Police Hawke’s Bay search head Detective Senior Sergeant Martin James believes Mrs Cresswell may not have survived if not for the PLB, and the heroics of the Hawke’s Bay Land Search and Rescue chairman Michael Hawthorne, fellow LandSAR volunteers Michael Lydiard and Ben Watson, and policeman Constable Jared Whitaker, according to the Hawke’s Bay Today website. “They knew where they were,” Mr James said. “It was just a matter of reaching them, and extracting them from the ranges.”
Charlie Beetham, Chief Pilot at the Lowe Corporation Rescue Helicopter, said: “In an emergency situation, where time is critical, Personal Locator Beacons can save lives. They allow rescue services to accurately pinpoint your exact location, even in rural or remote areas, or under cover of darkness.”
“I have been hunting and tramping since 1975 and Marie since 1979, mainly in the Ruahine and adjacent Kaweka ranges, so we know the area quite well and have never got into serious difficulty before,” added Mr Cresswell. “I chose the Ocean Signal unit in particular because it’s the smallest and lightest available. Your PLB needs to be easy to slip in a pocket every time you go out, even if you are only half a mile from your vehicle or a hut, so it makes sense to get the most compact one you can. I have become a great advocate of PLB’s and urge anyone to buy and use one.”
Ocean Signal Sales and Marketing Manager James Hewitt said: “Even the most experienced and well prepared trampers, hikers and sailors can find themselves in trouble due to weather conditions, illness or injury. In remote or inaccessible regions or when at sea, the only chance of contacting the rescue authorities may be by activating beacon such as our rescueME PLB1.
“We are always pleased to hear about successful rescues and that the people involved are safe and well. A lot of credit always goes to the rescue authorities, but their job locating the survivor is made a lot easier when a beacon has been activated. A PLB is a relatively small investment for anyone who enjoys boating or any outdoor activities in remote areas, but it provides reassurance that rescue is always at hand in an emergency.”

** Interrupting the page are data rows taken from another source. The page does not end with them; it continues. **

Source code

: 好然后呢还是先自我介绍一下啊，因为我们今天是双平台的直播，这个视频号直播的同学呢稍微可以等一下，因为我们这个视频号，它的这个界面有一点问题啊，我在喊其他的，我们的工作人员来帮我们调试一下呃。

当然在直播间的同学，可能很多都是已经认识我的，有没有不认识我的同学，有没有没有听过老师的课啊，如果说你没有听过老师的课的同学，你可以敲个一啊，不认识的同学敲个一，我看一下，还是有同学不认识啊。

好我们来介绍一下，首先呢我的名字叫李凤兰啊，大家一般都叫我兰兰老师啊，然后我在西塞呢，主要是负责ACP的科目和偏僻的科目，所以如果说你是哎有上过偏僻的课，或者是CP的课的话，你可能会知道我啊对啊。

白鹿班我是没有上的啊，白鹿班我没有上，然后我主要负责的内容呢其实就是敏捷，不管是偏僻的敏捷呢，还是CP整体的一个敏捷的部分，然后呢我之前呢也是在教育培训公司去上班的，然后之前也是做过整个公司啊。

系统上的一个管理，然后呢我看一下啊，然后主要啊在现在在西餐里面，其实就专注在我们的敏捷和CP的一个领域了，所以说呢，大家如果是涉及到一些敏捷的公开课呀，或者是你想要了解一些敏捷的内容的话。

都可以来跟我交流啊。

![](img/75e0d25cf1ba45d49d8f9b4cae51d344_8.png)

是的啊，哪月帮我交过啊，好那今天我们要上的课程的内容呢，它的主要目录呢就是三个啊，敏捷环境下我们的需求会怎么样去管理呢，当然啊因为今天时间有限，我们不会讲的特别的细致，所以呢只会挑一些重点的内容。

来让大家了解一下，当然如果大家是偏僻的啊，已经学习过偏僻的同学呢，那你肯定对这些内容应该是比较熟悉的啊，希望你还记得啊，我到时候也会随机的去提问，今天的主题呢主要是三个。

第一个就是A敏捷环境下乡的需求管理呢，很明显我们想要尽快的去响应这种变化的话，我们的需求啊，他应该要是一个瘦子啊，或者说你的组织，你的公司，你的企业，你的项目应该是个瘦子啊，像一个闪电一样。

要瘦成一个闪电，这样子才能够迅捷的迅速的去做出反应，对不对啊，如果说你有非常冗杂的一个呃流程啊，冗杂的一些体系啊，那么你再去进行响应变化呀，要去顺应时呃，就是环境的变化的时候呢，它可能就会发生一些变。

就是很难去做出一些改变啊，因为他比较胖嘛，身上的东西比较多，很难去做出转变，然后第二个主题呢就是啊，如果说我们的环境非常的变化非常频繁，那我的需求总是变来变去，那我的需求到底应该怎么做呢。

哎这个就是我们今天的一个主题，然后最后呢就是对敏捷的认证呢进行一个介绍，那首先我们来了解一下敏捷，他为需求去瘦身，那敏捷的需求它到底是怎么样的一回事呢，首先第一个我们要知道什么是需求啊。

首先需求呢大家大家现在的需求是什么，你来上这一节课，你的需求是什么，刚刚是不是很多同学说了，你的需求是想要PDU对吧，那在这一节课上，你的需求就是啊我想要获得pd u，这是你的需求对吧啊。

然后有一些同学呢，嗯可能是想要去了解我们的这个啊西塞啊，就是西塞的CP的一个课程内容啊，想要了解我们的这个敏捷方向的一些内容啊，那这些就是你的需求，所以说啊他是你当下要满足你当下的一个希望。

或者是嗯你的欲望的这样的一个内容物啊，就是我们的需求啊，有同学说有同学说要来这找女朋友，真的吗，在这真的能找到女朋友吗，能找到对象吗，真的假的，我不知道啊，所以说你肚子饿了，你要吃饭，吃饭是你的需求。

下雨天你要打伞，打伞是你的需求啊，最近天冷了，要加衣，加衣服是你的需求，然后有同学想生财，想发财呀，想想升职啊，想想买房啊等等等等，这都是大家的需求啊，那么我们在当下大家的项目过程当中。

Suitable for use on land or at sea, Ocean Signal’s rescueME PLB1 is the world’s smallest personal locator beacon and is specifically designed to be small and light enough to carry or attach to clothing for instant access to emergency services at the press of a button. Once activated, the PLB1 communicates the location of a survivor to search and rescue services via the designated 406MHz Cospas-Sarsat satellite system with position provided by a 66 channel GPS. The device also incorporates a 121.5MHz homing beacon, plus high intensity (1 candela) strobe light.
For more information on the new Ocean Signal rescueME PLB1 and range of products, please go to the website at www.oceansignal.com.
Ocean Signal operates as a unit of Florida-based ACR Electronics, Inc., a global leader in safety and survival technologies. Both ACR Electronics and Ocean Signal provide a free beacon replacement service for survivors who share their stories. A growing list of survivors from Australia and New Zealand who activated beacons in a life-threatening emergency have joined the ACR’s SurvivorClub to share their stories and help raise awareness about the best practices to ensure safety, both on land and at sea.